> **Source material**:
========

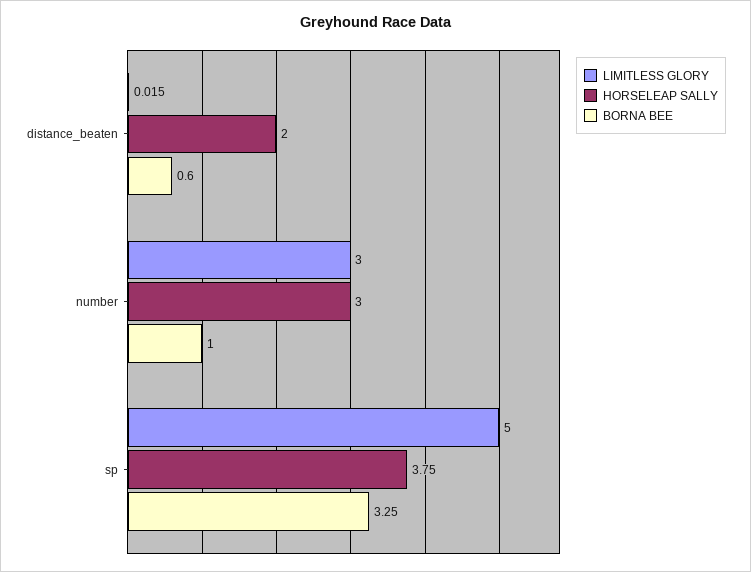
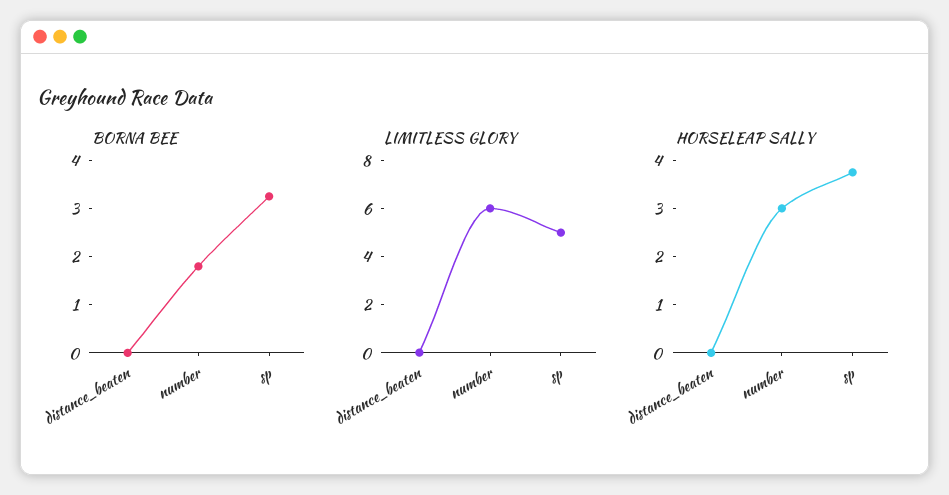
  {
    "LIMITLESS GLORY": {
      "distance_beaten": 0.015,
-     "number": 3,
+     "number": 6,
      "sp": 5
    },
    "HORSELEAP SALLY": {
-     "distance_beaten": 2,
+     "distance_beaten": 0,
      "number": 3,
      "sp": 3.75
    },
    "BORNA BEE": {
-     "distance_beaten": 0.6,
+     "distance_beaten": 0,
-     "number": 1,
+     "number": 1.8,
      "sp": 3.25
    }
  }

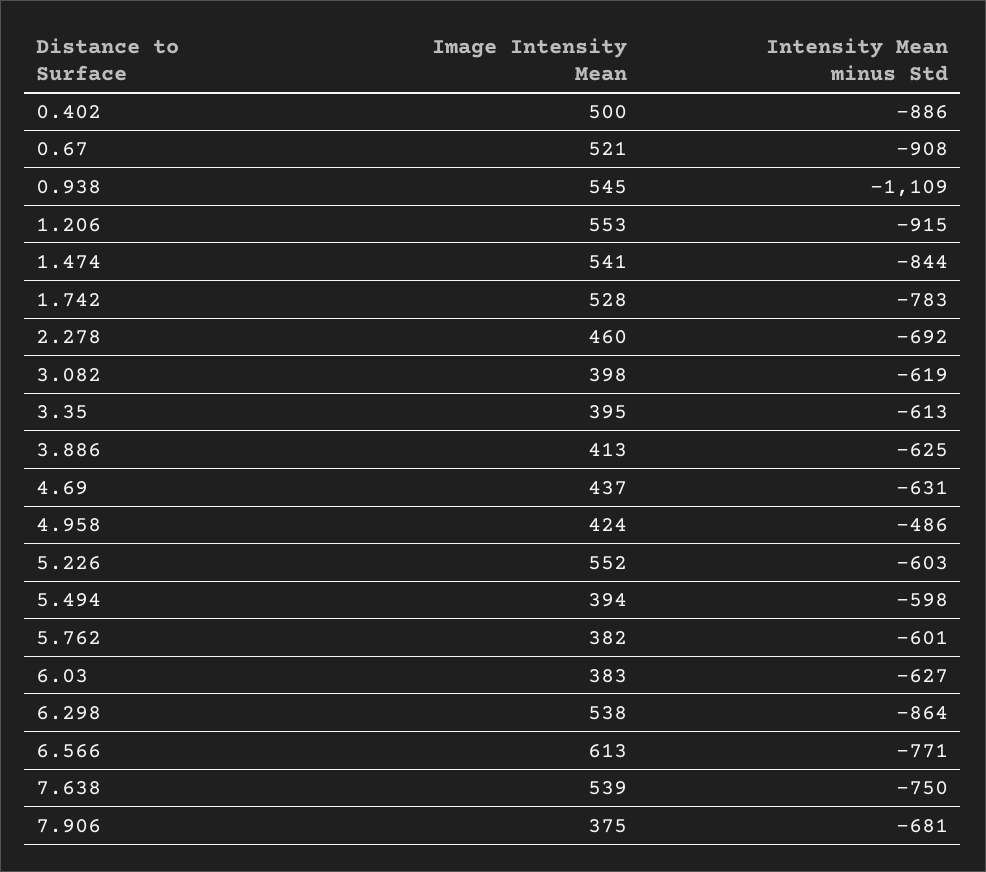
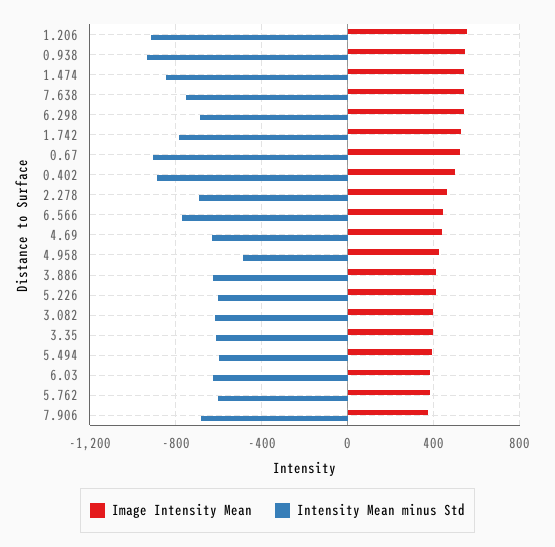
  {
    "Image Intensity Mean": {
      "0.402": 500,
      "0.67": 521,
      "0.938": 545,
      "1.206": 553,
      "1.474": 541,
      "1.742": 528,
      "2.278": 460,
      "3.082": 398,
      "3.35": 395,
      "3.886": 413,
      "4.69": 437,
      "4.958": 424,
-     "5.226": 552,
+     "5.226": 400,
      "5.494": 394,
      "5.762": 382,
      "6.03": 383,
      "6.298": 538,
-     "6.566": 613,
+     "6.566": 450,
      "7.638": 539,
      "7.906": 375
    },
    "Intensity Mean minus Std": {
      "0.402": -886,
      "0.67": -908,
-     "0.938": -1109,
+     "0.938": -950,
      "1.206": -915,
      "1.474": -844,
      "1.742": -783,
      "2.278": -692,
      "3.082": -619,
      "3.35": -613,
      "3.886": -625,
      "4.69": -631,
      "4.958": -486,
      "5.226": -603,
      "5.494": -598,
      "5.762": -601,
      "6.03": -627,
-     "6.298": -864,
+     "6.298": -700,
      "6.566": -771,
      "7.638": -750,
      "7.906": -681
    }
  }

========

> **Exercise prompt**:
Retype the records above exactly, pictures omitted.

> **Solution for this exercise**:
  {
    "LIMITLESS GLORY": {
      "distance_beaten": 0.015,
-     "number": 3,
+     "number": 6,
      "sp": 5
    },
    "HORSELEAP SALLY": {
-     "distance_beaten": 2,
+     "distance_beaten": 0,
      "number": 3,
      "sp": 3.75
    },
    "BORNA BEE": {
-     "distance_beaten": 0.6,
+     "distance_beaten": 0,
-     "number": 1,
+     "number": 1.8,
      "sp": 3.25
    }
  }

  {
    "Image Intensity Mean": {
      "0.402": 500,
      "0.67": 521,
      "0.938": 545,
      "1.206": 553,
      "1.474": 541,
      "1.742": 528,
      "2.278": 460,
      "3.082": 398,
      "3.35": 395,
      "3.886": 413,
      "4.69": 437,
      "4.958": 424,
-     "5.226": 552,
+     "5.226": 400,
      "5.494": 394,
      "5.762": 382,
      "6.03": 383,
      "6.298": 538,
-     "6.566": 613,
+     "6.566": 450,
      "7.638": 539,
      "7.906": 375
    },
    "Intensity Mean minus Std": {
      "0.402": -886,
      "0.67": -908,
-     "0.938": -1109,
+     "0.938": -950,
      "1.206": -915,
      "1.474": -844,
      "1.742": -783,
      "2.278": -692,
      "3.082": -619,
      "3.35": -613,
      "3.886": -625,
      "4.69": -631,
      "4.958": -486,
      "5.226": -603,
      "5.494": -598,
      "5.762": -601,
      "6.03": -627,
-     "6.298": -864,
+     "6.298": -700,
      "6.566": -771,
      "7.638": -750,
      "7.906": -681
    }
  }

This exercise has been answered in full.